--- Begin Text block ---

The first successful submarine attack was the H L Hunley’s sinking of the USS Housatonic on the night of 17 February 1864, again using a spar torpedo. The little submersible was a desperate measure by the Confederates to break the stranglehold of the Union navy’s blockade of the port of Charleston. Prior to her successful action, she had already drowned most of the men of two of her crews, and following the attack she disappeared. Her wreck was discovered buried in silt and sand not far off Charleston Harbour in 2000. The Friends of the Hunley, the association which raised and is working to preserve her, has full details of this pioneer vessel on their website

Historians had always assumed that the Hunley’s commander would attempt to ram the spar torpedo into the hull of his target like one of Fulton’s harpoons, then withdraw, leaving the weapon impaled in the victim. The charge would be detonated at a safe distance by pulling on a cord attached to the torpedo. Study of the tip of Hunley’s spar, however, has revealed the remains of the copper casing of the torpedo, meaning that it was detonated when still attached to the spar. A Singer drawing of the torpedo in The National Archives has been used to calculate that it contained a charge of up to 135lbs (61kg) of black powder. As the spar is only 16ft (4.9m) long, detonating this large charge at such a short distance could well have knocked several crew members unconscious. We know the Hunley survived the explosion, since the commander of Fort Moultrie saw the prearranged blue magnesium light signal to indicate the mission had succeeded, a blue light also seen by survivors of the Housatonic. She may have been damaged by the blast in such close proximity, but the fact that her wreck was eventually discovered not far off Charleston Harbour and safety, has forced historians to revise their notions that the spar torpedo was basically a suicide weapon, as dangerous to the assailant as the victim.

Spar torpedoes were fitted to other Confederate vessels, in particular the ironclad CSS Richmond, which carried a spar torpedo projecting from her bow underwater. When taken up by the Union side, a significant change was made. Whereas the Hunley, in order to approach her target unseen until the very last moment, had been designed as a submersible, and was therefore vulnerable to even a small amount of damage caused by the underwater shockwave, the Union spar torpedo crews used surface boats to bring their torpedo into contact with the underwater part of the enemy’s hull, just as Fulton had intended. If their boats were sturdy enough, they would have their bows lifted by the underwater explosion but with luck they would survive. The enemy vessel, holed below the waterline by even the modest charges of the day, and with no internal subdivision, would head for the bottom.

--- End Text block ---

**Exercise set:**
[1] Copy out the section of the spar torpedo passage from "Spar torpedoes were" up to and including "for the bottom.".
[2] Answer these questions using the spar torpedo passage:
(a) Which ship did the Hunley sink, and on what night?
(b) How long is the Hunley's spar?
(c) Which Confederate ironclad carried a spar torpedo projecting underwater from her bow?
[3] Write the next part of the spar torpedo passage, picking up after its last sentence.

--- Begin Material supplied ---

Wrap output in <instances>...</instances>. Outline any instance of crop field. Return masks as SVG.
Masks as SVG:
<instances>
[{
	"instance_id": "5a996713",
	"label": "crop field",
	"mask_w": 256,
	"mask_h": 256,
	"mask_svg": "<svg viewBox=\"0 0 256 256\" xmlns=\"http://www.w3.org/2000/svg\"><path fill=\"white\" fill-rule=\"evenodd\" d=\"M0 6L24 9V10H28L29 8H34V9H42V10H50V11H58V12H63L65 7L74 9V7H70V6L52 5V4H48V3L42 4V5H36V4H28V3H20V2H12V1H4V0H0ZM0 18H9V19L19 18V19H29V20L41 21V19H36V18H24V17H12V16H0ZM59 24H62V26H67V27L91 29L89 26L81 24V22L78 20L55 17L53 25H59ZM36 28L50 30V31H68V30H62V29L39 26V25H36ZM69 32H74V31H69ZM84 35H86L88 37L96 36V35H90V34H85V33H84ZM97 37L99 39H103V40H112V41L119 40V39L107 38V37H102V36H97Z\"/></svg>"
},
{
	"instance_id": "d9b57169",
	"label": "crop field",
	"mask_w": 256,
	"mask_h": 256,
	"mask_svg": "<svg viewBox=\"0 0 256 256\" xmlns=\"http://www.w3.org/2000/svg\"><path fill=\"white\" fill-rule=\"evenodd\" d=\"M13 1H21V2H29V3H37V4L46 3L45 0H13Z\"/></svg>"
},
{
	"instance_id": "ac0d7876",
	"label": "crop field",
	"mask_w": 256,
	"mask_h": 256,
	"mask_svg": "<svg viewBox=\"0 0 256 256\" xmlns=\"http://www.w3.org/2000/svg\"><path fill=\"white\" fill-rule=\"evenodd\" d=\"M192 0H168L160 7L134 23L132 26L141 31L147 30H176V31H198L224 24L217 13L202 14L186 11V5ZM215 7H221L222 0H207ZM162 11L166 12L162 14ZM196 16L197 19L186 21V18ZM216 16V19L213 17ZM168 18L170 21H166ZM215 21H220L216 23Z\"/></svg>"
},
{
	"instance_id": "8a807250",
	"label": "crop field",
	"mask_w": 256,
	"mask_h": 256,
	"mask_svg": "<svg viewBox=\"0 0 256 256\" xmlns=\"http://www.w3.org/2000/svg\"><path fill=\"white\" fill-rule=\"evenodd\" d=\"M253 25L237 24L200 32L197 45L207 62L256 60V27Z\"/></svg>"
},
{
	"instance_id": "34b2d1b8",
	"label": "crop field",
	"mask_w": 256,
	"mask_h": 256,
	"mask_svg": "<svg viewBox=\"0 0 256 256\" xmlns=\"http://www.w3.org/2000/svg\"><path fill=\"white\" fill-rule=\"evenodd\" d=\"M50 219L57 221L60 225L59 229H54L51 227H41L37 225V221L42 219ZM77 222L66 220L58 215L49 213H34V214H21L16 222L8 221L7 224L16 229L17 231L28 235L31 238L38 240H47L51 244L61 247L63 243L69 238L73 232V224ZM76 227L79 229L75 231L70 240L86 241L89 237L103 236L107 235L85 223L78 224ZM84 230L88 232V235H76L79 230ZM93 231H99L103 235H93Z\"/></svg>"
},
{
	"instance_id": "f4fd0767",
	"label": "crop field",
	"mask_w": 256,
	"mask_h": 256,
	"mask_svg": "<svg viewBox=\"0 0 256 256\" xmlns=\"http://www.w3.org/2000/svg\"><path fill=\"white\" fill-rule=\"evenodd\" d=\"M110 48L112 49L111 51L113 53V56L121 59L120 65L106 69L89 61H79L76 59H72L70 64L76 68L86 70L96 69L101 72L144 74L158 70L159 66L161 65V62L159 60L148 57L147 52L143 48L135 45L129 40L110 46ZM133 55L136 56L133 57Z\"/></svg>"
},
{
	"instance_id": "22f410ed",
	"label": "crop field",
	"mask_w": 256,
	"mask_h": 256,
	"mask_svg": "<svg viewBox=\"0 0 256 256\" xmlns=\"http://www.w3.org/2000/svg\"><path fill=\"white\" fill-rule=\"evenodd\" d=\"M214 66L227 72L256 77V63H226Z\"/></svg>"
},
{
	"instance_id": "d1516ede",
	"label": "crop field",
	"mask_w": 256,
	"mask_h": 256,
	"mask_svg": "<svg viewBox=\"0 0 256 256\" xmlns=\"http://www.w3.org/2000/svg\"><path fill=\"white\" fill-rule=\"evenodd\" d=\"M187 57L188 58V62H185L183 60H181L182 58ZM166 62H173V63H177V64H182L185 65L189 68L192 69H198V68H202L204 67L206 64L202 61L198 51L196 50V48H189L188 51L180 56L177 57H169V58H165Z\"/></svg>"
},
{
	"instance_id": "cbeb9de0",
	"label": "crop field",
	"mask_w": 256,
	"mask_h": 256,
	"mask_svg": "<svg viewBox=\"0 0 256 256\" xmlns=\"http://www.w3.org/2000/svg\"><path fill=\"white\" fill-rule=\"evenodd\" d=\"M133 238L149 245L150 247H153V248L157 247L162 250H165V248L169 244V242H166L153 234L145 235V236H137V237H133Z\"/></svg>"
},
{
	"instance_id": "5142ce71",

--- End Material supplied ---
--- Begin Material supplied ---

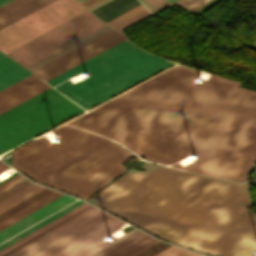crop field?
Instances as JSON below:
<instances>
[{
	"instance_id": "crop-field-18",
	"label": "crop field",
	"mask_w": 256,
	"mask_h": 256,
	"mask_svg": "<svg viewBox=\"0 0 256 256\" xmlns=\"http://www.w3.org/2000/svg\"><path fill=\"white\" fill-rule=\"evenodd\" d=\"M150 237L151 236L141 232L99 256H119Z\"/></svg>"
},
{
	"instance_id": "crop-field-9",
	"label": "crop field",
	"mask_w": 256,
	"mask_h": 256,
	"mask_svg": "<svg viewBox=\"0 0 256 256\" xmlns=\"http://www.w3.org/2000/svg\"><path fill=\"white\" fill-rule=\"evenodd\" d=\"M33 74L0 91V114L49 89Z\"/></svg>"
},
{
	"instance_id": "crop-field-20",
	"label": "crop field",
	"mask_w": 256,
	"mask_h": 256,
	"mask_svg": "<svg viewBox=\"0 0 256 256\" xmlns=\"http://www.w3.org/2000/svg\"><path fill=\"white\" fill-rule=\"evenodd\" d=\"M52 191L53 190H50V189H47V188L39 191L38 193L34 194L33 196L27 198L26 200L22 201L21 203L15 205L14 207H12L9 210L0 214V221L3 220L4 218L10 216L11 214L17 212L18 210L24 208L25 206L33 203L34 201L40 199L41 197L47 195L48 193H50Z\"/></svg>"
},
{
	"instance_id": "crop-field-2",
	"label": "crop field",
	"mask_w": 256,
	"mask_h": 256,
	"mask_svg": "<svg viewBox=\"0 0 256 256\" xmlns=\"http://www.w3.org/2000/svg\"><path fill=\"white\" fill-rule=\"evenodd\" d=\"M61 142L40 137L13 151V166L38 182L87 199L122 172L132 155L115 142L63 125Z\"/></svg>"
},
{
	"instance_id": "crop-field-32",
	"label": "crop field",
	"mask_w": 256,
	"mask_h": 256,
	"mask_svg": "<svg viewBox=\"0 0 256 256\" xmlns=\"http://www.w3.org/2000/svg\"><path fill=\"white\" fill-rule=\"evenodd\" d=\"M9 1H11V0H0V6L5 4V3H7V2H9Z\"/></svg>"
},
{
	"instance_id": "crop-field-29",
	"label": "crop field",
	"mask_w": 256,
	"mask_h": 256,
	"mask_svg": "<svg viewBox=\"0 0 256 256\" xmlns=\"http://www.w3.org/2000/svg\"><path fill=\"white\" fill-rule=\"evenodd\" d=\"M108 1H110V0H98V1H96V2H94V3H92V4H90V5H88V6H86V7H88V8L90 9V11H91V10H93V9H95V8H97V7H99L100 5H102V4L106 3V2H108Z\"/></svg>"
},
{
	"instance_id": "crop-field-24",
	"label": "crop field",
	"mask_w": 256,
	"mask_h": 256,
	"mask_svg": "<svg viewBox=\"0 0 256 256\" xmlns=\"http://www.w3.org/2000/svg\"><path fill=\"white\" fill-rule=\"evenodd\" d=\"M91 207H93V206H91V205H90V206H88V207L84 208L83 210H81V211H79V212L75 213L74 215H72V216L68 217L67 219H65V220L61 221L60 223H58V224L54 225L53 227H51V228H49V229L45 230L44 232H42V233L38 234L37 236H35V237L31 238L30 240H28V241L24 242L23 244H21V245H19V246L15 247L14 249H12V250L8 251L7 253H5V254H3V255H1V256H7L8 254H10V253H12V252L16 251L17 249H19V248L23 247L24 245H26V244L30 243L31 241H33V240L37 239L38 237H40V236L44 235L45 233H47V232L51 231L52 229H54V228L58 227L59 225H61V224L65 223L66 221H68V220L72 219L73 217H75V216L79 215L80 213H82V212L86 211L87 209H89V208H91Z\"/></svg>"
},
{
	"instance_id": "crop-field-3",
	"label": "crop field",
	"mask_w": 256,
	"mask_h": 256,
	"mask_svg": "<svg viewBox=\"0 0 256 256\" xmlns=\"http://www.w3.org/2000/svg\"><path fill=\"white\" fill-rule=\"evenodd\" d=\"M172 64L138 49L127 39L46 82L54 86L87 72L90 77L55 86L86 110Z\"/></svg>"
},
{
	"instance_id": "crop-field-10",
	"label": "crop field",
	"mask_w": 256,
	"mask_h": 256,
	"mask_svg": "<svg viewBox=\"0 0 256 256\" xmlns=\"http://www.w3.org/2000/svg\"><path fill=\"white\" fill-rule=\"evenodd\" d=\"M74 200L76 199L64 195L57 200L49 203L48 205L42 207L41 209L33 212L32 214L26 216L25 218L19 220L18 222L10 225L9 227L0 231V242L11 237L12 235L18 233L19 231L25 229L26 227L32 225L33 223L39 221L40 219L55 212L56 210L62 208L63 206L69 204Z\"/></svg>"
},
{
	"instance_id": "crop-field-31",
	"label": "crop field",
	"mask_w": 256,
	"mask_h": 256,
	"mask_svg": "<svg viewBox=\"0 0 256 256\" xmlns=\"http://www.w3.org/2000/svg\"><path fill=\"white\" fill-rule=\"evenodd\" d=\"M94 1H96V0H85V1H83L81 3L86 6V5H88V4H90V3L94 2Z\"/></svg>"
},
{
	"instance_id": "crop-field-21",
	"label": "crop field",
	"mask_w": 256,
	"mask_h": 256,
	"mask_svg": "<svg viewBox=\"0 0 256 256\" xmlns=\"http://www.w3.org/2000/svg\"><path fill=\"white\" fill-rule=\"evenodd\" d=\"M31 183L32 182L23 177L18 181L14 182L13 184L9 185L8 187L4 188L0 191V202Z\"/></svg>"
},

--- End Material supplied ---

**Exercise answers:**
[1]
Spar torpedoes were fitted to other Confederate vessels, in particular the ironclad CSS Richmond, which carried a spar torpedo projecting from her bow underwater. When taken up by the Union side, a significant change was made. Whereas the Hunley, in order to approach her target unseen until the very last moment, had been designed as a submersible, and was therefore vulnerable to even a small amount of damage caused by the underwater shockwave, the Union spar torpedo crews used surface boats to bring their torpedo into contact with the underwater part of the enemy’s hull, just as Fulton had intended. If their boats were sturdy enough, they would have their bows lifted by the underwater explosion but with luck they would survive. The enemy vessel, holed below the waterline by even the modest charges of the day, and with no internal subdivision, would head for the bottom.

[2]
(a) The USS Housatonic, on the night of 17 February 1864.
(b) 16ft (4.9m).
(c) The CSS Richmond.

[3]
The Union’s spar torpedo boats claimed their first victim under the command of the young daredevil Lieutenant William Barker Cushing. At the age of three he had run away to sea, falling off the end of a jetty while pursuing a departing ship. Saved from drowning by a nearby sailor, he had decided a year later to depart to see the world on one of his father’s horses. Attempting to shoe it himself, the four-year-old had been kicked senseless by the indignant horse. Dropped from the naval academy because of endless pranks, he answered his nation’s call when civil war broke out, and managed to have himself reinstated into the navy. The attack on the troublesome rebel ironclad Albemarle was Cushing’s idea. With the help of John Lay, he rigged up two steam launches as spar torpedo boats and set off for the Albemarle’s lair on the Roanoke River. One launch sank en route, but on the night of 27 October 1864 the attack went in. Finding his prey protected by a boom of floating logs, Cushing circled some way off, then called for full steam to enable his launch to leap the slime-covered log boom. Having crossed this barrier, he manipulated Lay’s four lanyards, one attached to each of his hands and feet, to deploy the torpedo head underneath the hull of Albemarle and then detonate it. The explosion swamped his launch, forcing Cushing and his crew to abandon it and try to escape as best they could. The Albemarle, despite the efforts of her commander, Lieutenant Warley and his crew, sank to the river bottom with a hole blown in her bows. Cushing was eight days short of his twenty-second birthday.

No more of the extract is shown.